As it happens, just days after Miranda sent his tweet, computational linguists presented a conference paper exploring exactly why such ambiguous language is challenging for a computer-based system to figure out. The researchers did so using an online game that serves as a handy introduction to some intriguing work currently being done in the field of natural language processing (NLP).

The game, called Madly Ambiguous, was developed by the linguist Michael White and his colleagues at Ohio State University. In it, you are given a challenge: to stump a bot named Mr. Computer Head by filling the blank in the sentence Jane ate spaghetti with ____________. Then the computer tries to determine which kind of with you intended. Playful images drive the point home. In the sentence Jane ate spaghetti with a fork, Mr. Computer Head should be able to figure out that the fork is a utensil, and not something that is eaten in addition to the spaghetti.

Ajda Gokcen

Likewise, if the sentence is Jane ate spaghetti with meatballs, it should be obvious that meatballs are part of the dish, not an instrument for eating spaghetti.

Ajda Gokcen

In addition to these two possibilities, the noun (or noun phrase) following with could also indicate manner (Jane ate spaghetti with gusto) or company (Jane ate spaghetti with Mary).

Mr. Computer Head tries to differentiate among these potential semantic roles in two ways. In basic mode, the program takes a rule-based approach that has traditionally been used in NLP, first zeroing in on the main noun and then looking it up in a semantic database called WordNet. If the noun is classified as an artifact, then the computer guesses the role is instrumental (like fork). If it is a kind of food, then the role is assumed to be part of the dish (like meatballs). If the noun appears to be a kind of feeling, then that fits the manner role (like gusto). If it’s anything else, Mr. Computer Head surmises that the noun refers to the company that Jane is keeping while eating spaghetti.

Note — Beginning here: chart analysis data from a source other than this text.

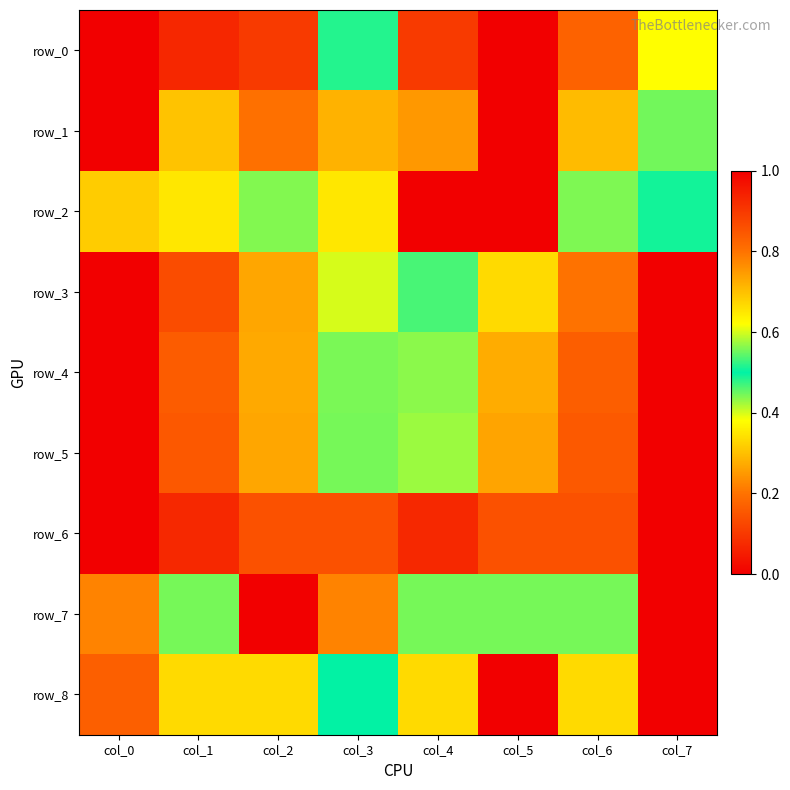

What is the sum of the row_8 values at col_4 and col_6?

1.0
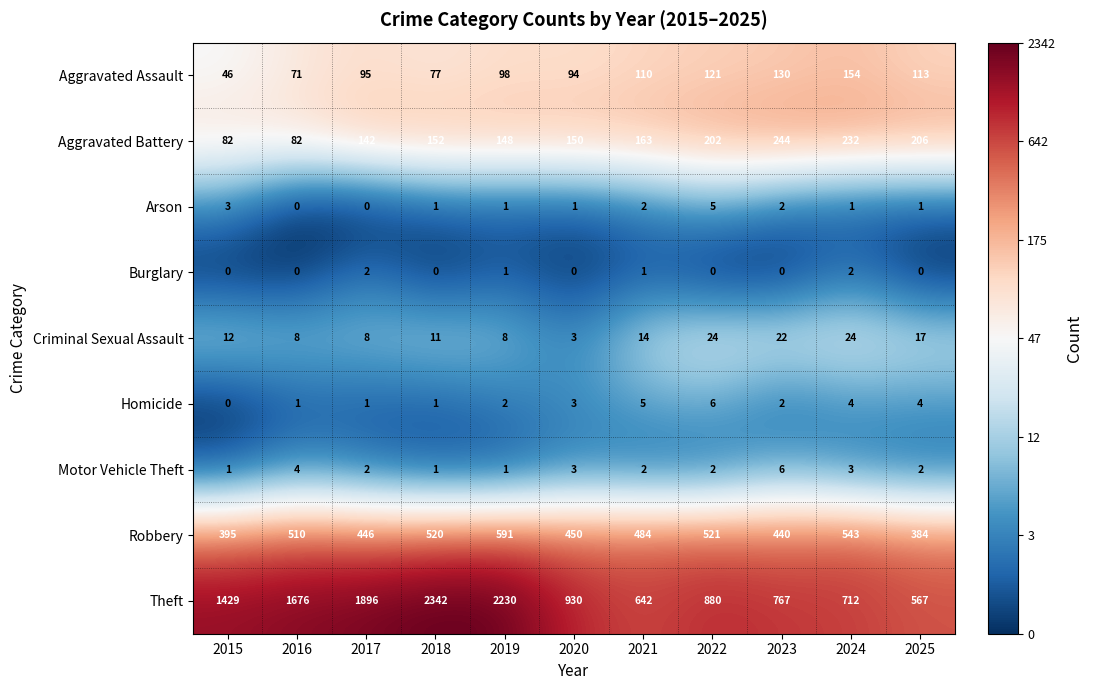

At how many categories does at least one series exceed 5?

11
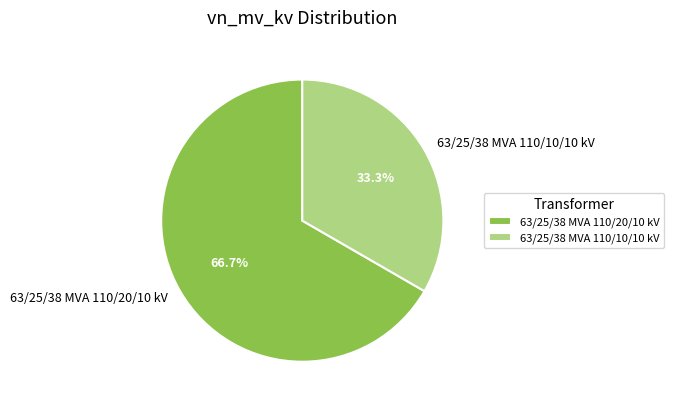

Does 63/25/38 MVA 110/20/10 kV account for over 50% of the chart?

Yes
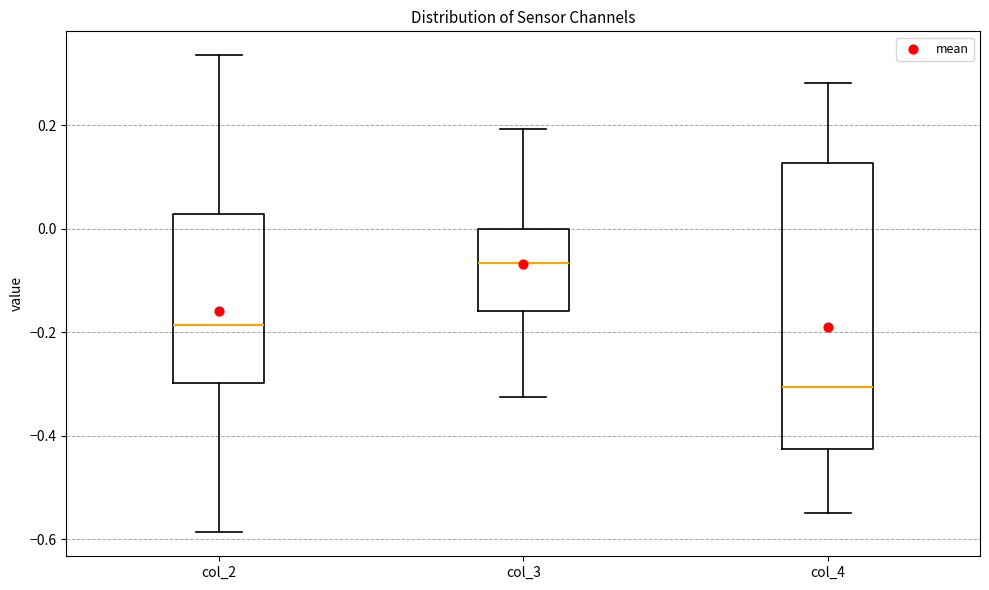

Where does the median line of the box for col_4 sit on the y-axis? The values are not printed on the chart, so give them approximately, as read against the axis.

-0.30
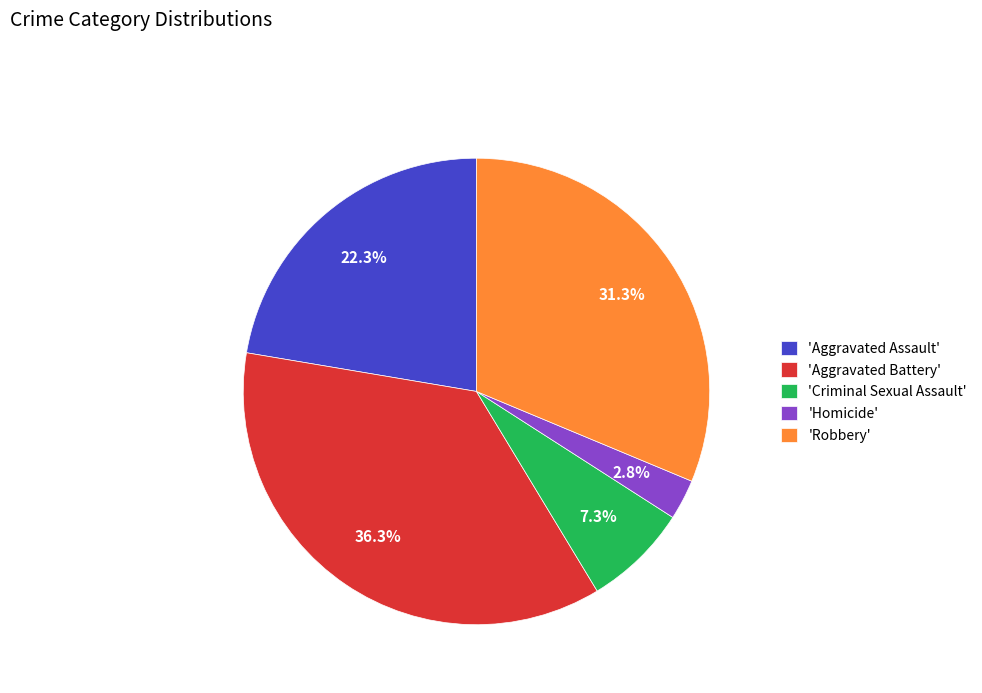

Which category has the smallest portion of the pie?

'Homicide'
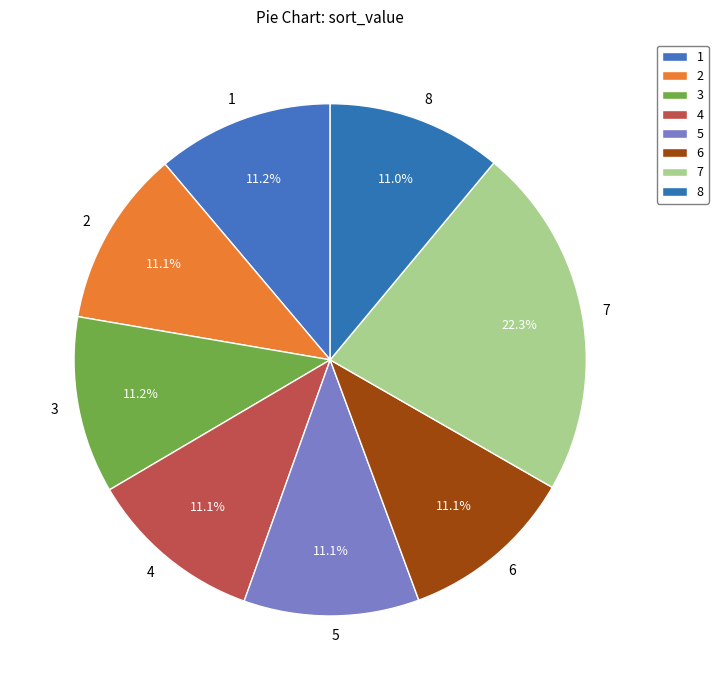

True or false: 7 accounts for 17% of the total.

False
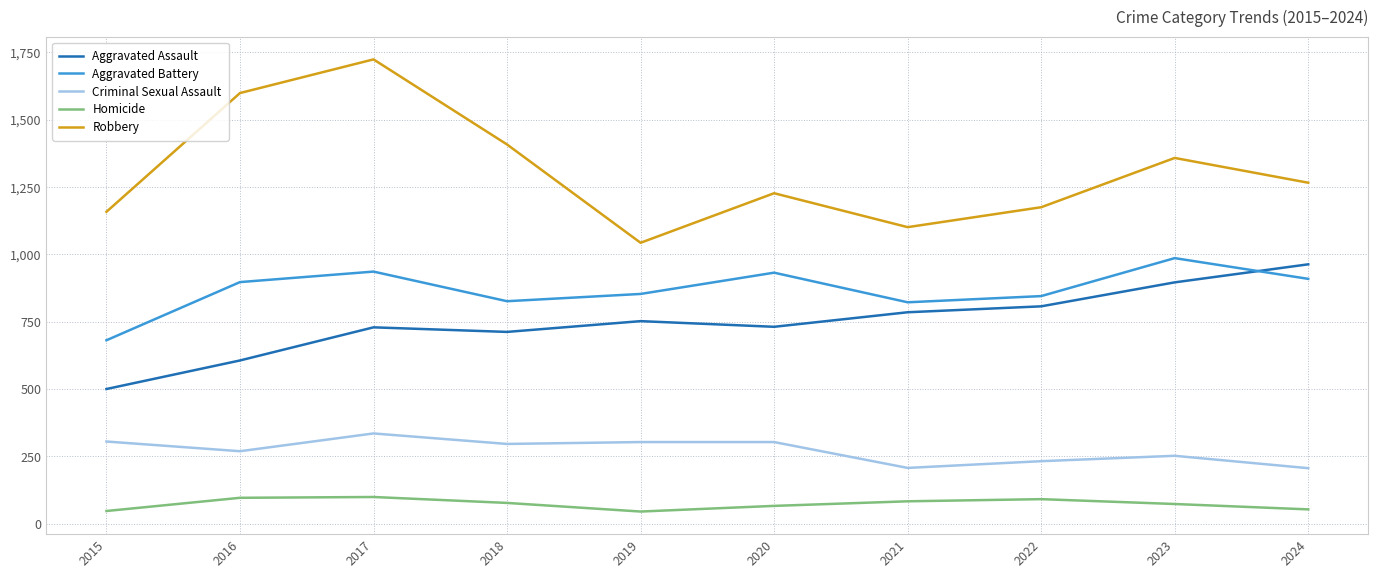

What are all the series names shown in the legend?

Aggravated Assault, Aggravated Battery, Criminal Sexual Assault, Homicide, Robbery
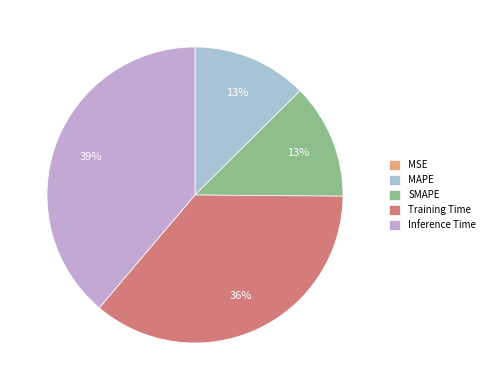

How many segments does this pie chart have?

5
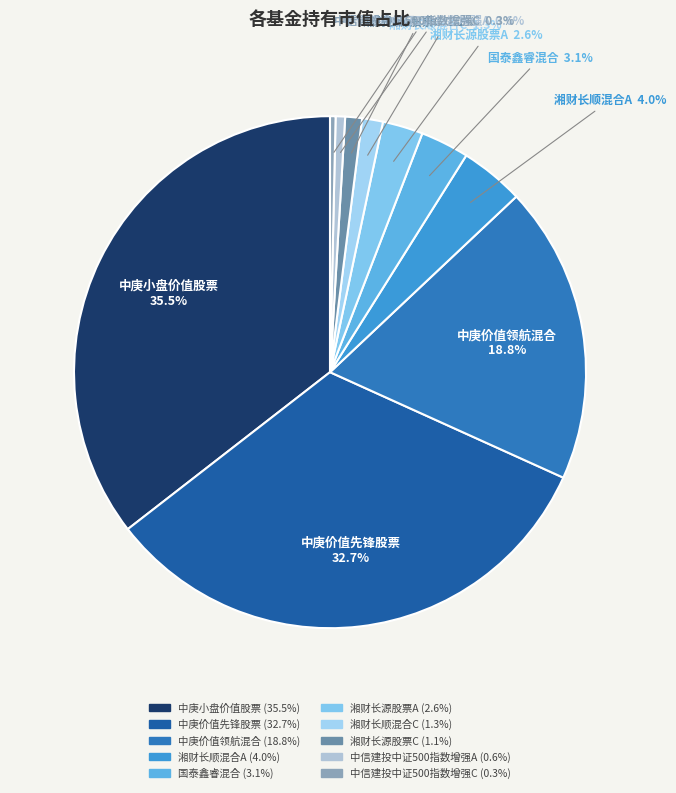

Which category has the biggest portion of the pie?

中庚小盘价值股票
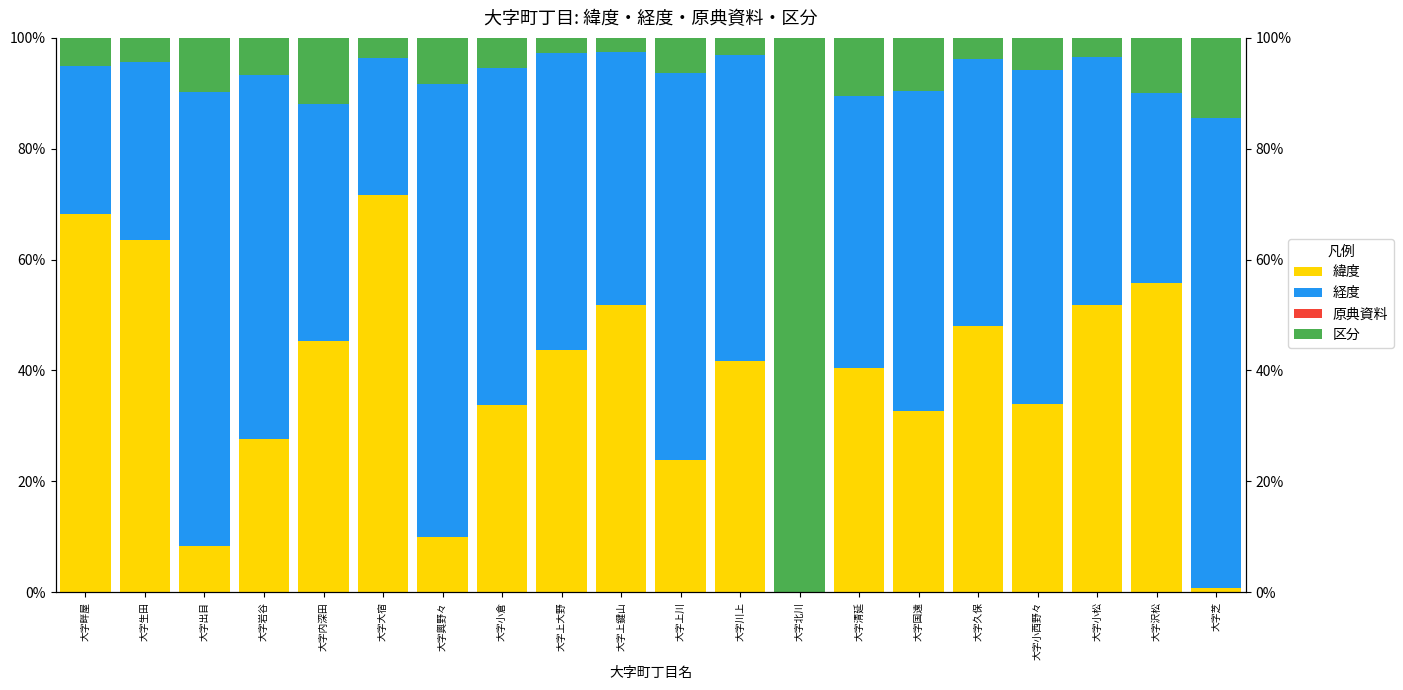

What position from the right is 大字小松?

3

In advanced mode, Mr. Computer Head uses a more cutting-edge NLP technique known as word embedding. In this approach, words and phrases are mapped onto a geometrical space known as a vector space, which captures degrees of similarity among different words in a corpus (a large collection of texts). Similar words appear closer to each other in the vector space. Mr. Computer Head matches up the main noun from the input phrase with clusters of words corresponding to the different possible interpretations—say, the instrument cluster, the manner cluster, and so on.